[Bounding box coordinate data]
● ● ● ● ●

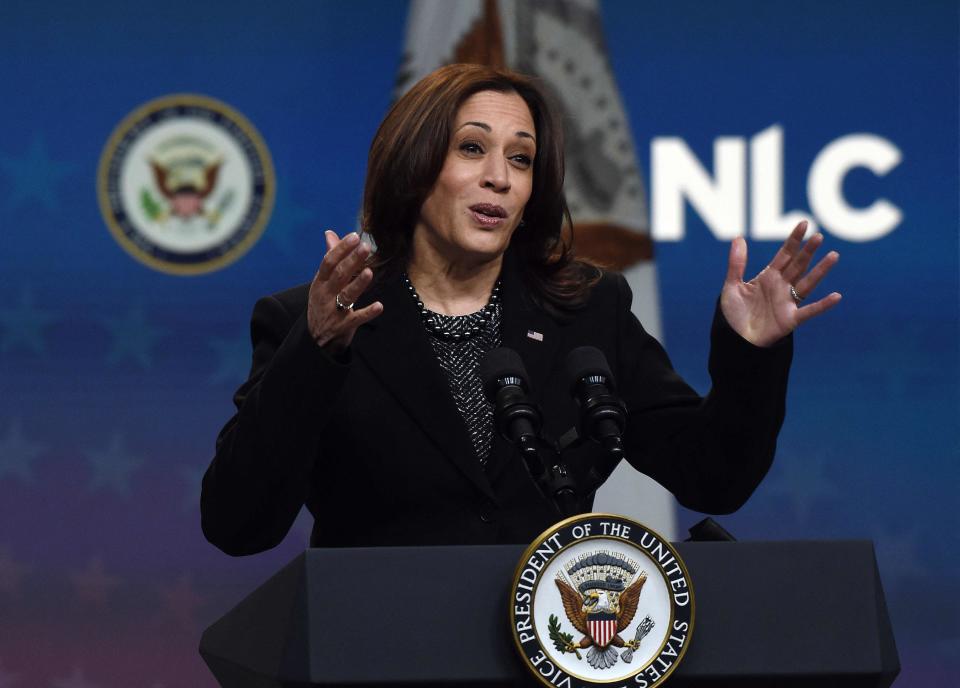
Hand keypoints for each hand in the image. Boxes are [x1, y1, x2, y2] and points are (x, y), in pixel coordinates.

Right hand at [307, 231, 382, 353]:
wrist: (315, 340)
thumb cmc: (323, 304)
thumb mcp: (322, 283)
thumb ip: (331, 259)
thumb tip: (330, 233)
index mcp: (320, 282)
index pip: (329, 262)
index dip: (341, 249)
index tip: (354, 236)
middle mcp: (325, 295)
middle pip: (339, 275)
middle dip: (352, 260)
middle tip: (366, 247)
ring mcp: (333, 311)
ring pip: (346, 295)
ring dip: (358, 284)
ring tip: (369, 272)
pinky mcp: (343, 326)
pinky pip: (357, 319)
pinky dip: (368, 313)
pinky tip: (379, 306)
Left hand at [720, 221, 840, 346]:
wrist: (734, 339)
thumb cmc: (734, 313)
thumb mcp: (732, 286)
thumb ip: (737, 263)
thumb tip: (739, 237)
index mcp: (769, 276)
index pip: (785, 254)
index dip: (794, 240)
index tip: (804, 223)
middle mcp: (782, 286)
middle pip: (798, 265)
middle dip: (808, 251)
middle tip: (819, 236)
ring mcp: (788, 302)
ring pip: (808, 283)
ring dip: (820, 270)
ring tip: (833, 256)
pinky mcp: (790, 319)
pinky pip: (809, 311)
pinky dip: (822, 305)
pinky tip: (836, 296)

● ● ● ● ●

PROBLEM STATEMENT:
Write out exactly, and only, each line from the one with "ring dip: (820, 270)" down to the last line of the records above.

WRITTEN ANSWER:
ring dip: (820, 270)
ring tip: (833, 256)
pinky mcp: (790, 319)
pinky pip: (809, 311)
pinky dip: (822, 305)
pinky tip: (836, 296)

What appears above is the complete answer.